● EXTRAIT DU TEXTE

L'idéal est de reprendre à soi, importer le lien, ici, en un petit écran direct, et bidouiller le langage codé pour l'épurer de toutes scories que l'on vous file avec l'extrait importé, scorie en lui-même mais, vu d'ici, il reste ça:





J'ai du lutter, longtemps, je lutte encore pour ne pas avoir Sardou en tête, à la simple évocation du Connemara. Il fonctionne en moi comme un intrus, émergeant, que l'on voudrait aisément voir mort, poignardé dans sa baignoire...
"au connemara on sait tout le prix du silence!"
Impossible de prononcer "terre brûlée, au vent, des landes de pierres..." sans avoir la musique et la bobine à Sardou, fils de Jackie.


Je continue, dans la série "comment on se construit", j'ai grandi avec ça, entre autre... une partie pour le tout. Mais celle-là me touche. On connaît peu l'homme derrière les paillettes. Le personnage est complexe, tragique, coincé dans une représentation de soi qui sans doute est loin, tiraillé entre plusieurs cultures... sa mère jouait dans l'orchestre de Pablo Casals, son père était cinéaste, là on le voit chanter une reprise de Bob Marley, paroles retravaillées, adaptées, mais devant se confronter à l'antithèse de l'endroit même où il les expose: "Mon île est triste c'est une plateforme d'acier... " L'homme est en costume, noeud papillon, au bord d'une piscine... "la mer d'iroise?"
Comme chez Sardou, où le "prix du silence" jure devant le tumulte, le bruit et la fureur de cet orchestre clinquant, froid, avec son solo de clavier électrique tentant d'imiter un violon modulant ou un tin-whistle, on est dans une rupture complète du lien entre la parole et le texte... voyez par vous-même: un ouvrier sur un derrick pétrolier, chanté par un costard tiré à 4 épingles devant une piscine grand luxe, carte postale...
(je peine à conserver des liens vidéos durables sur ce post... la machine elle-même, blogger/google, me l'empèche,un lien vers la vidéo, sur youtube.be (belge) ne peut être intégré, rendant sa diffusion limitée, cet article perdant l'accés des liens vidéos selon le pays de connexion où vous êtes...)

Les livres présents dans le lieu d'exposition posent la même question, de la réalité augmentée, (le livre étant le premier objet de réalité augmentée, une vieillerie contrairement à ce que l'on tente de nous faire croire). "En canoé sur les rivières du nord" de Stevenson parle de ça, d'un rapport à la nature que l'on veut brut, vierge, mais d'un rapport et d'une appréhension qui se fait avec les outils laissés... Trenet, Sardou, Joe Dassin... et derrière ces trois là, le Spectre (007) de l'Amérique... "La mer", un tube dit "américain"... Joe dassin... "L'amérique, l'amérique, je veux l'avoir et je l'aurais..." et Sardou... avec, encore une fois, une archive ci-dessous: un monument de la Culture Française Môsieur, et qui ne pouvait exister qu'ici, et qui en est le plus "pur" produit... en lien avec notre sujet, avec, en plus, une belle leçon de chorégraphie kinétique, observez les gestes, sont-ils naturels?

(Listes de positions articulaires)
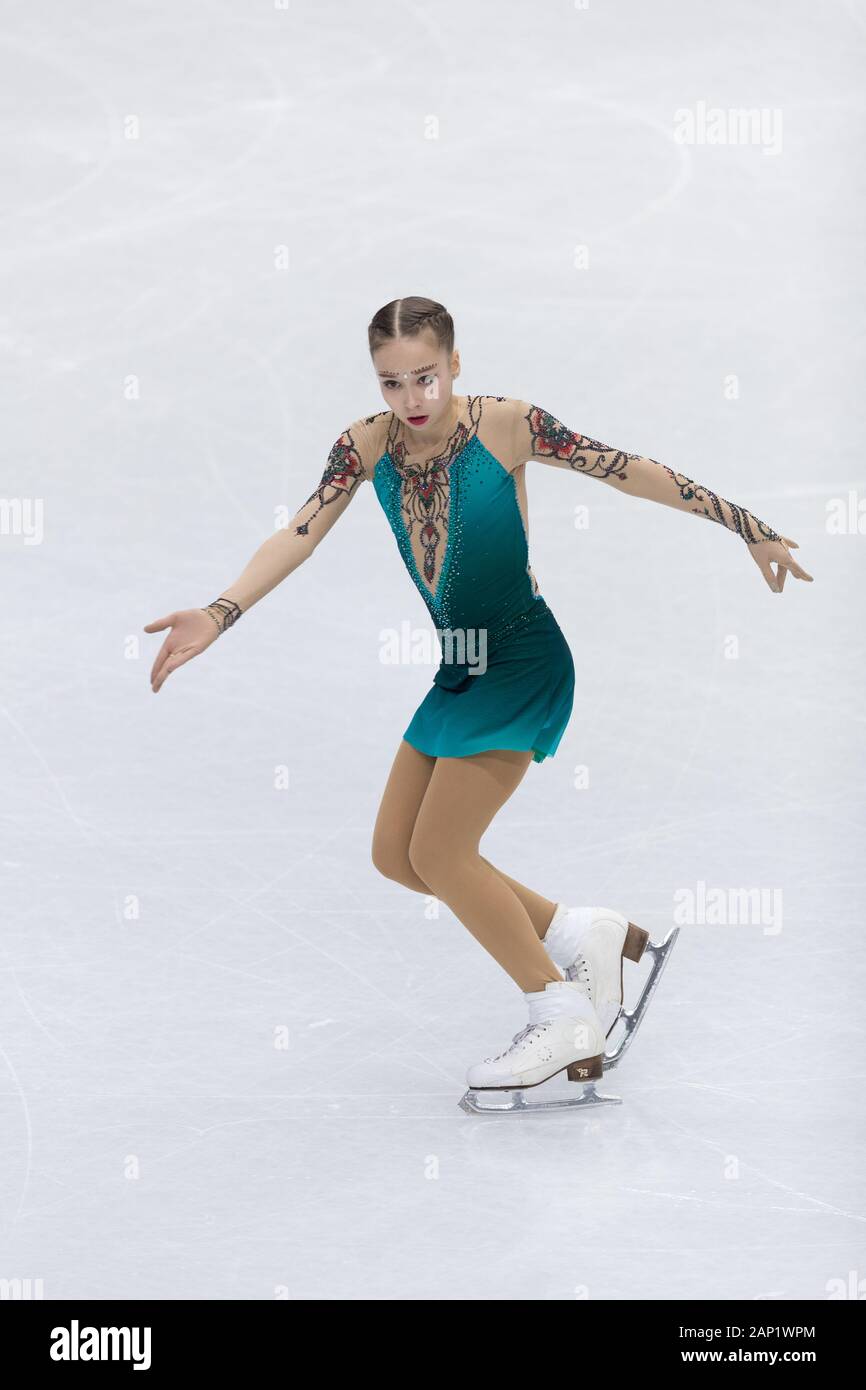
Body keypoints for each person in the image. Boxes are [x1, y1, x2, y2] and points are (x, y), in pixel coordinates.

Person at [145, 295, 813, 1095]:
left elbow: (630, 470)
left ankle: (558, 1014)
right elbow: (299, 532)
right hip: (459, 667)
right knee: (398, 854)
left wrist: (746, 525)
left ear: (455, 365)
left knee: (441, 852)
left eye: (426, 376)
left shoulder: (509, 425)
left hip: (525, 660)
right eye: (393, 383)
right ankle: (584, 934)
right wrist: (221, 612)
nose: (412, 399)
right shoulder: (364, 446)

● TÂCHE 1
Recopiez le passage de l'extrait allant de « Comme chez Sardou, où » jusqu'à « luxe, carte postale... ».
● TÂCHE 2
Répondez à ces questions d'après l'extrait :
(a) Quel livre de Stevenson y est cité ?
(b) De qui Sardou est-il présenté comme le fils ?
(c) Sur quel site se trouve le lien vidéo belge qui ne peut être intégré ?
La liste n'intervient pas dans ce travail.

● VOTRE RÉPONSE 1
Comme chez Sardou, où le "prix du silence" jure devant le tumulte, le bruit et la fureur de cet orchestre clinquant, froid, avec son solo de clavier électrique tentant d'imiter un violon modulant ou un tin-whistle, on est dans une rupture complète du lien entre la parole et le texte... voyez par vous-même: un ouvrier sur un derrick pétrolier, chanté par un costard tiré à 4 épingles devant une piscine grand luxe, carte postale...

● VOTRE RÉPONSE 2
(a) « En canoé sur les rivières du nord »
(b) De Jackie
(c) Sur youtube.be